The Geo-Interactive Project

Funded by the National Science Foundation, the Geo-Interactive Project seeks to broaden pipeline of students interested in the sciences through immersive, simulation-based learning experiences about climate and sustainability. Our educational approach combines interactive computer models with engaging role-play simulations, in which students learn for themselves by making decisions, and then finding out, through the computer models, how the Earth and energy systems are expected to respond to those decisions. In short, rather than being lectured to, students learn for themselves through a process that mimics scientific discovery. Further, our learning tools take students ‘under the hood,’ to understand important Earth system processes and to gain a deeper understanding of the modeling process. Our project focuses on a student target audience that is currently under-represented in STEM: economically disadvantaged, first-generation-in-college students in federally funded TRIO Student Support Services programs.
 World Climate simulation with TRIO staff in Charleston, West Virginia

The three key project  components include: (1) Develop and test a new Geo-Interactive curriculum that is centered on engaging simulation-based learning tools, uses an active learning approach to introduce climate and Earth system feedback processes, and makes direct connections to academic career opportunities; (2) Leverage the extensive nationwide network of 1,080 TRIO SSS programs that together reach >205,000 students to implement, propagate, and disseminate the Geo-Interactive curriculum to those currently underrepresented in STEM professions, careers or education pathways; and (3) Determine the impact of the Geo-Interactive curriculum on geoscience-related motivation, learning, and career interest.

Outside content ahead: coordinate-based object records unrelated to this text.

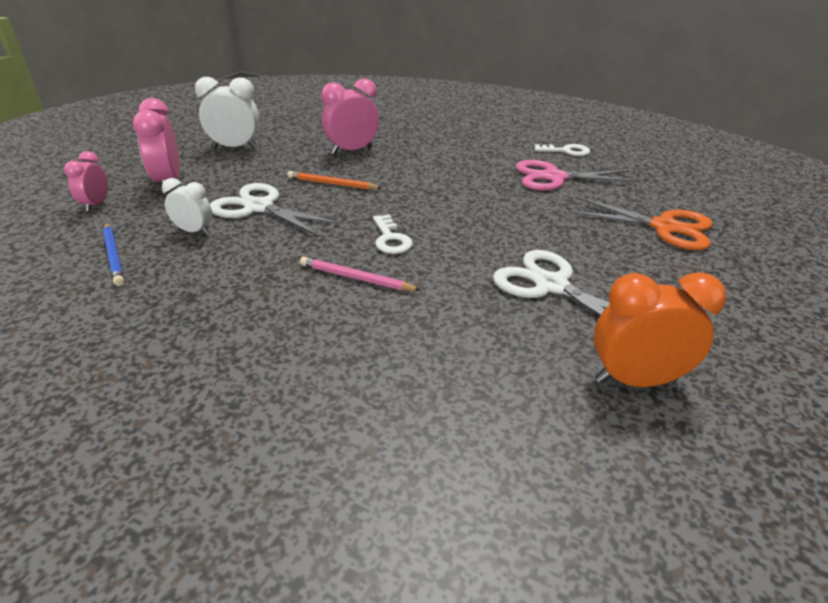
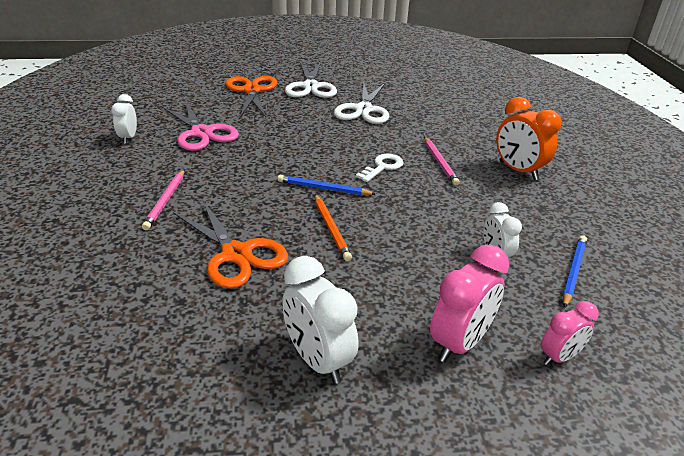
camera: 125 degrees left, 0 degrees up
(259, 207) = (420, 245): white scissors -> white scissors (310, 87)
(352, 151) = (236, 254): pink clock -> orange scissors
(390, 198) = (324, 188): none -> blue pencil
(445, 146) = (165, 201): none -> pink pencil
(566, 151) = (128, 138): white key -> white clock
(635, 380) = (409, 85): orange clock -> orange clock (518, 171)

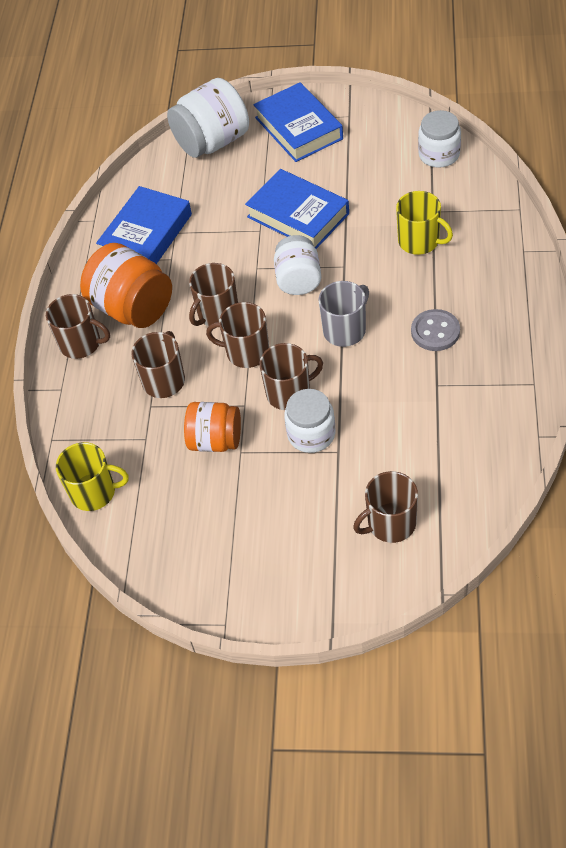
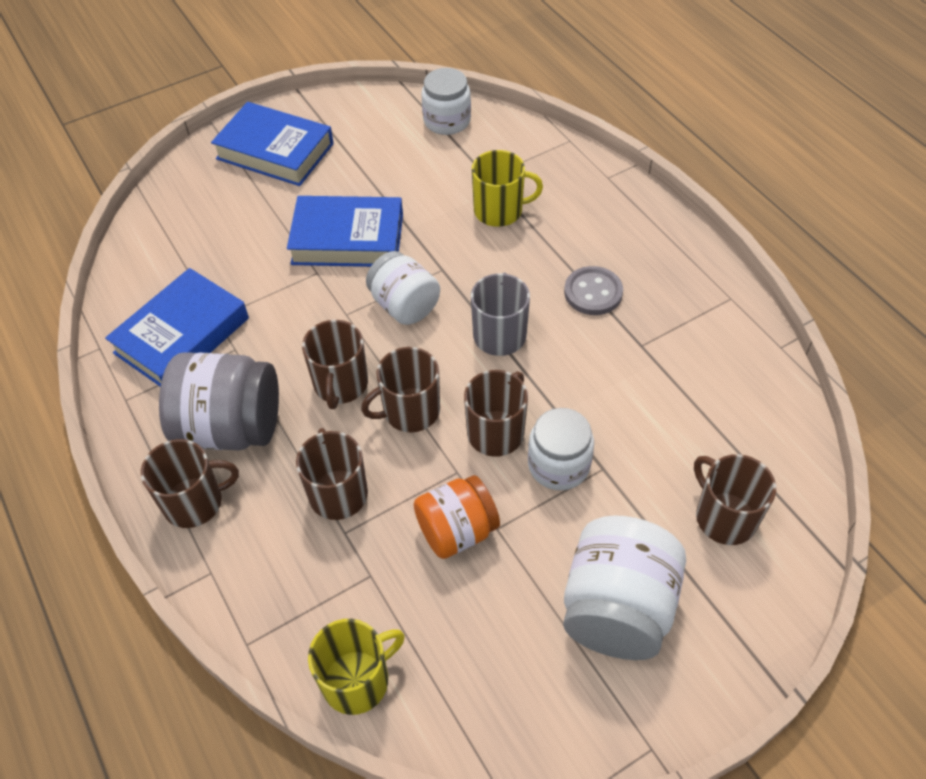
camera: 40 degrees left, 0 degrees up
(133, 308) = (230, 427): orange jar -> grey jar
(146, 235) = (182, 336): blue book -> blue book turned 45 degrees clockwise
(212, 142) = (184, 202): white jar -> white jar (617, 608)
(390, 523) = (724, 517): brown mug -> brown mug turned 120 degrees clockwise

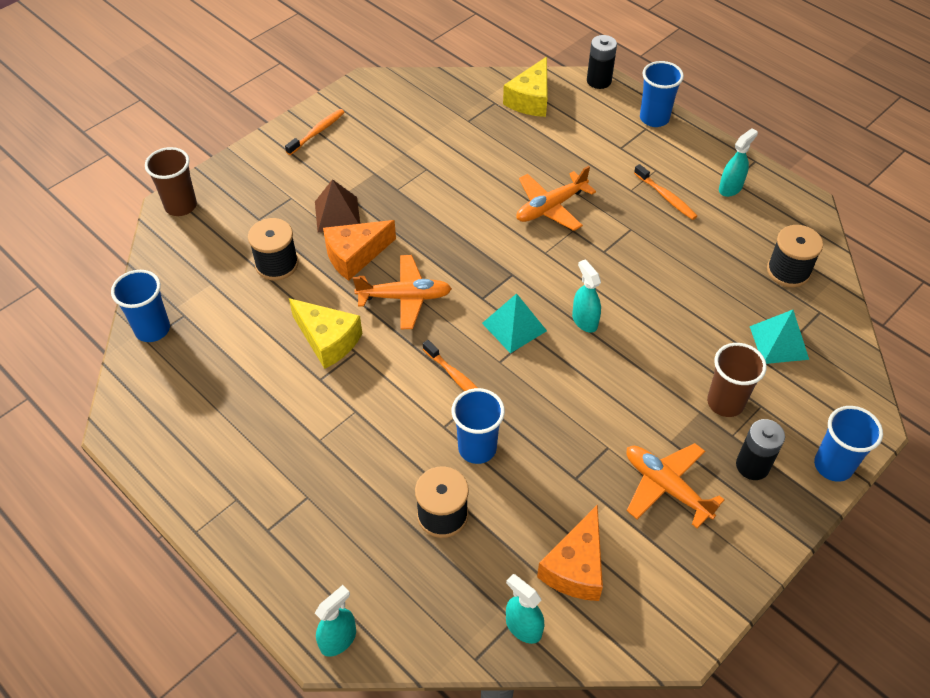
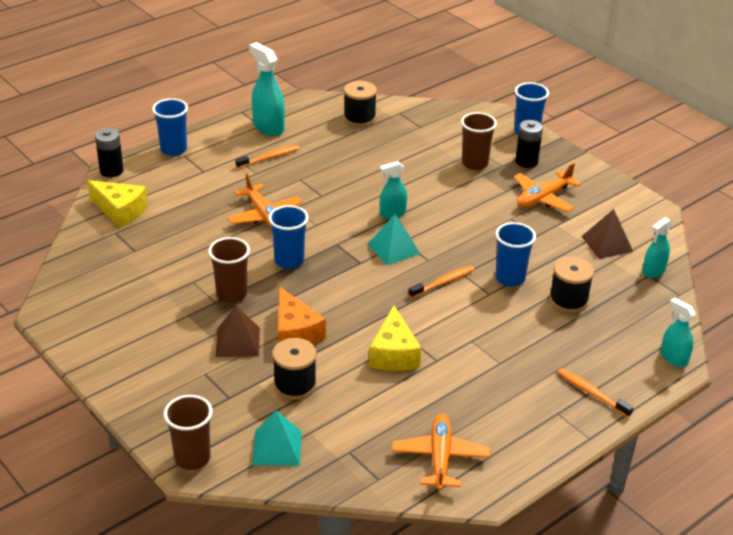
camera: 85 degrees left, 15 degrees down
(152, 329) = (364, 475): blue cup -> blue cup (289, 261)
(317, 132) = (112, 352): orange toothbrush -> orange toothbrush (592, 393)
(328, 340) = (394, 354): yellow cheese -> yellow cheese turned 135 degrees clockwise
(405, 297) = (352, 305): orange plane -> orange plane (440, 458)
(410, 200) = (231, 294): none -> brown cup
(575, 567) = (607, 244): orange cheese -> brown pyramid
(730, 188) = (268, 127): turquoise spray bottle -> turquoise spray bottle, size x1.59
(779, 342) = (424, 133): turquoise pyramid -> turquoise pyramid (277, 448)

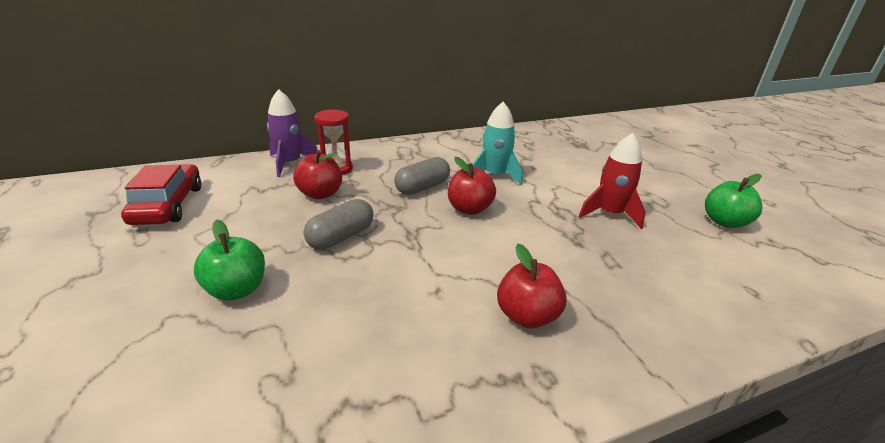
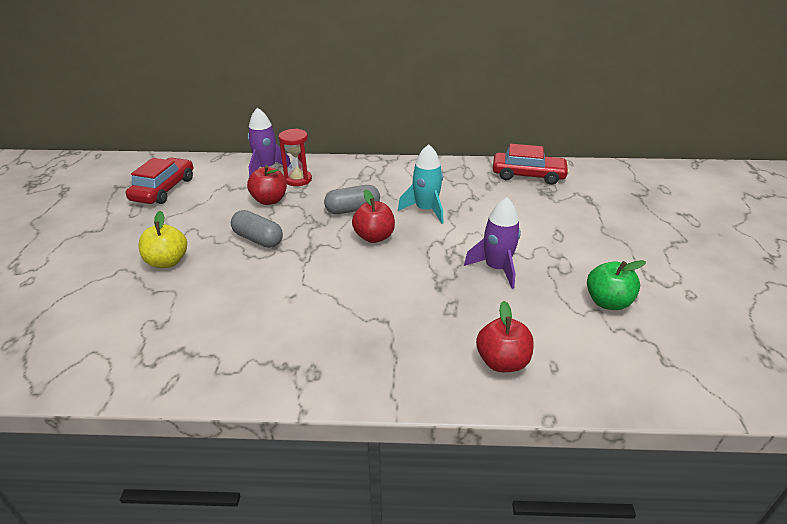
camera: 25 degrees right, 5 degrees up
(237, 290) = (167, 262): green apple -> yellow apple
(341, 237) = (258, 239): grey capsule -> grey capsule turned 60 degrees clockwise
(527, 316) = (339, 331): red apple -> red apple (502, 362)
(552, 134) = (528, 175): none -> red car
(609, 214) = (496, 268): red rocket -> purple rocket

The project brings together a team led by the UMass Lowell Climate Change Initiative, the Council for Opportunity in Education (COE), Auburn University, and SageFox Consulting Group, with partners at Climate Interactive and MIT Sloan School of Management. One of the educational tools that it features is the World Climate simulation, which has already been shown to be an engaging and effective approach for teaching students and decision-makers at all levels about the complexities of addressing climate change on a global scale. World Climate has already been used in 74 countries with over 35,000 participants. Starting this fall, project director Juliette Rooney-Varga and a team of climate experts will bring the simulation to at least 3,000 college students across the country. Pilot schools are the University of Alabama Birmingham, the University of Maine Belfast, and University of Massachusetts Boston. The project is also partnering with the Association for the Advancement of Sustainability in Higher Education’s STARS (Sustainability Tracking, Assessment & Rating System), a program that includes more than 500 higher education institutions in the US with a shared goal of furthering sustainability education and research.